WHAT YOU WILL DO: Can you convert the text lines in the listing below into a JSON list of strings, with one string per line, blank lines omitted and the pictures left out?

EXTRACTED ENTRIES:

%%

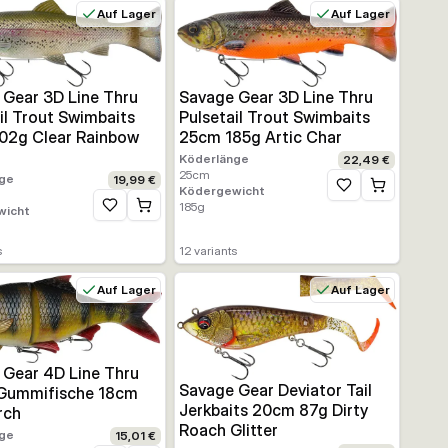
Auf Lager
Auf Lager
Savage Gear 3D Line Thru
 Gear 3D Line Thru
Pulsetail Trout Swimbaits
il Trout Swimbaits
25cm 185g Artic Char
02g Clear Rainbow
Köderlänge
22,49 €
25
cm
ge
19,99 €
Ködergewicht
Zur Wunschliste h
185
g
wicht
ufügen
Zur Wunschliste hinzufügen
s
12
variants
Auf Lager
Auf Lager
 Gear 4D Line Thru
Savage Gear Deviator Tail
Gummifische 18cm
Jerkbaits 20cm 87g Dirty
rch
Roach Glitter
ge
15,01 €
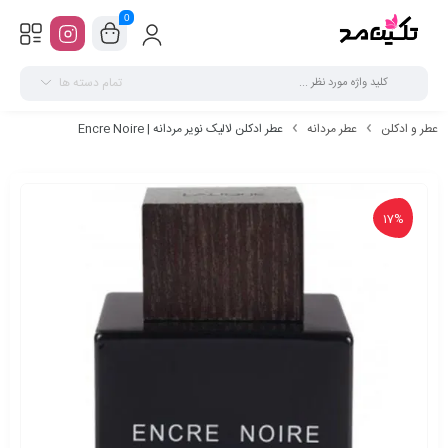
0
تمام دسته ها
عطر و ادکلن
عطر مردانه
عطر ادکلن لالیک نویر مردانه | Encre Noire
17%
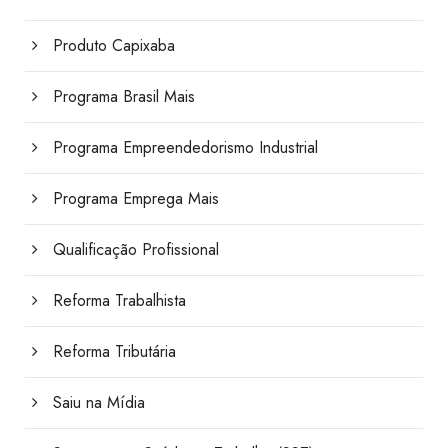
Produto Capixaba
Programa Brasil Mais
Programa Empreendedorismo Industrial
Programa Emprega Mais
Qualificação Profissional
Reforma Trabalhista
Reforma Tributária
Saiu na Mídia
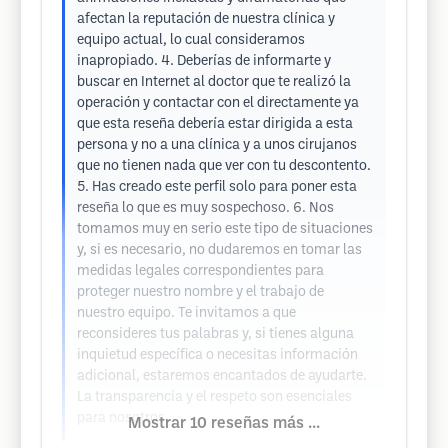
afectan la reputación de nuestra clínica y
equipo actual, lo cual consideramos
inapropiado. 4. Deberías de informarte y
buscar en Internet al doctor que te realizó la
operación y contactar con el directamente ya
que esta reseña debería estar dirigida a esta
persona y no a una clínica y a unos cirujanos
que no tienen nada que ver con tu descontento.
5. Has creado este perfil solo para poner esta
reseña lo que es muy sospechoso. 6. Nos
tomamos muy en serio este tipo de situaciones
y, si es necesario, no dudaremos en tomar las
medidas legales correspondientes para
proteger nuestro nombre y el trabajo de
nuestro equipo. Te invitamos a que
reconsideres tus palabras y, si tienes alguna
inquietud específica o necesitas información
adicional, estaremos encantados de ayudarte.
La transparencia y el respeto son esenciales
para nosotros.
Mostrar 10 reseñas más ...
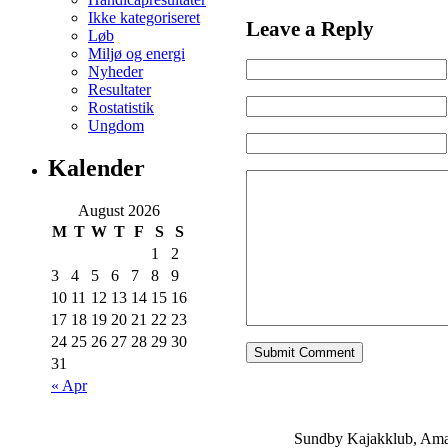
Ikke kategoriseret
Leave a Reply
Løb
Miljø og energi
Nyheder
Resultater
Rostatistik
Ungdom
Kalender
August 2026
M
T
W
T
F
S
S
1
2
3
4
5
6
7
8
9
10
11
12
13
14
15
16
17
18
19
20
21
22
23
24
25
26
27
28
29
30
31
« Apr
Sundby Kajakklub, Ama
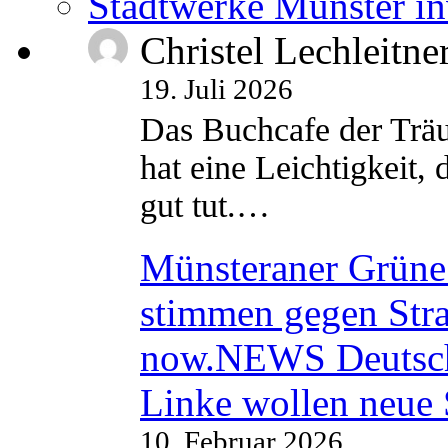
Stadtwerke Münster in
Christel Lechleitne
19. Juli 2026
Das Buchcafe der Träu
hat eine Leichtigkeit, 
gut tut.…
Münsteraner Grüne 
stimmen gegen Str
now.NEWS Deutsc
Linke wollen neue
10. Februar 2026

%%

SOLUTION TO THIS EXERCISE:
[
  "Auf Lager",
  "Auf Lager",
  "Savage Gear 3D Line Thru",
  " Gear 3D Line Thru",
  "Pulsetail Trout Swimbaits",
  "il Trout Swimbaits",
  "25cm 185g Artic Char",
  "02g Clear Rainbow",
  "Köderlänge",
  "22,49 €",
  "25",
  "cm",
  "ge",
  "19,99 €",
  "Ködergewicht",
  "Zur Wunschliste h",
  "185",
  "g",
  "wicht",
  "ufügen",
  "Zur Wunschliste hinzufügen",
  "s",
  "12",
  "variants",
  "Auf Lager",
  "Auf Lager",
  " Gear 4D Line Thru",
  "Savage Gear Deviator Tail",
  "Gummifische 18cm",
  "Jerkbaits 20cm 87g Dirty",
  "rch",
  "Roach Glitter",
  "ge",
  "15,01 €",
  "0",
  "تمام دسته ها",
  "عطر و ادکلن",
  "عطر مردانه",
  "عطر ادکلن لالیک نویر مردانه | Encre Noire",
  "17%",
  "Produto Capixaba",
  "Programa Brasil Mais",
  "Programa Empreendedorismo Industrial",
  "Programa Emprega Mais",
  "Qualificação Profissional",
  "Reforma Trabalhista",
  "Reforma Tributária",
  "Saiu na Mídia",
  "afectan la reputación de nuestra clínica y",
  "equipo actual, lo cual consideramos",
  "inapropiado. 4. Deberías de informarte y",
  "buscar en Internet al doctor que te realizó la",
  "operación y contactar con el directamente ya",
  "que esta reseña debería estar dirigida a esta",
  "persona y no a una clínica y a unos cirujanos",
  "que no tienen nada que ver con tu descontento.",
  "5. Has creado este perfil solo para poner esta",
  "reseña lo que es muy sospechoso. 6. Nos",
  "tomamos muy en serio este tipo de situaciones",
  "y, si es necesario, no dudaremos en tomar las",
  "medidas legales correspondientes para",
  "proteger nuestro nombre y el trabajo de",
  "nuestro equipo. Te invitamos a que",
  "reconsideres tus palabras y, si tienes alguna",
  "inquietud específica o necesitas información",
  "adicional, estaremos encantados de ayudarte.",
  "La transparencia y el respeto son esenciales",
  "para nosotros.",
  "Mostrar 10 reseñas más ...",
  "Ikke kategoriseret",
  "Leave a Reply",
  "Løb",
  "Miljø og energi",
  "Nyheder",
  "Resultater",
  "Rostatistik",
  "Ungdom",
  "Kalender",
  "August 2026",
  "M",
  "T",
  "W",
  "T",
  "F",
  "S",
  "S",
  "1",
  "2",
  "3",
  "4",
  "5",
  "6",
  "7",
  "8",
  "9",
  "10",
  "11",
  "12",
  "13",
  "14",
  "15",
  "16",
  "17",
  "18",
  "19",
  "20",
  "21",
  "22",
  "23",
  "24",
  "25",
  "26",
  "27",
  "28",
  "29",
  "30",
  "31",
  "« Apr",
  "Sundby Kajakklub, Ama",
  "Stadtwerke Münster in",
  "Christel Lechleitne",
  "19. Juli 2026",
  "Das Buchcafe der Träu",
  "hat eine Leichtigkeit, ",
  "gut tut.…",
  "Münsteraner Grüne ",
  "stimmen gegen Str",
  "now.NEWS Deutsc",
  "Linke wollen neue",
  "10. Februar 2026"
]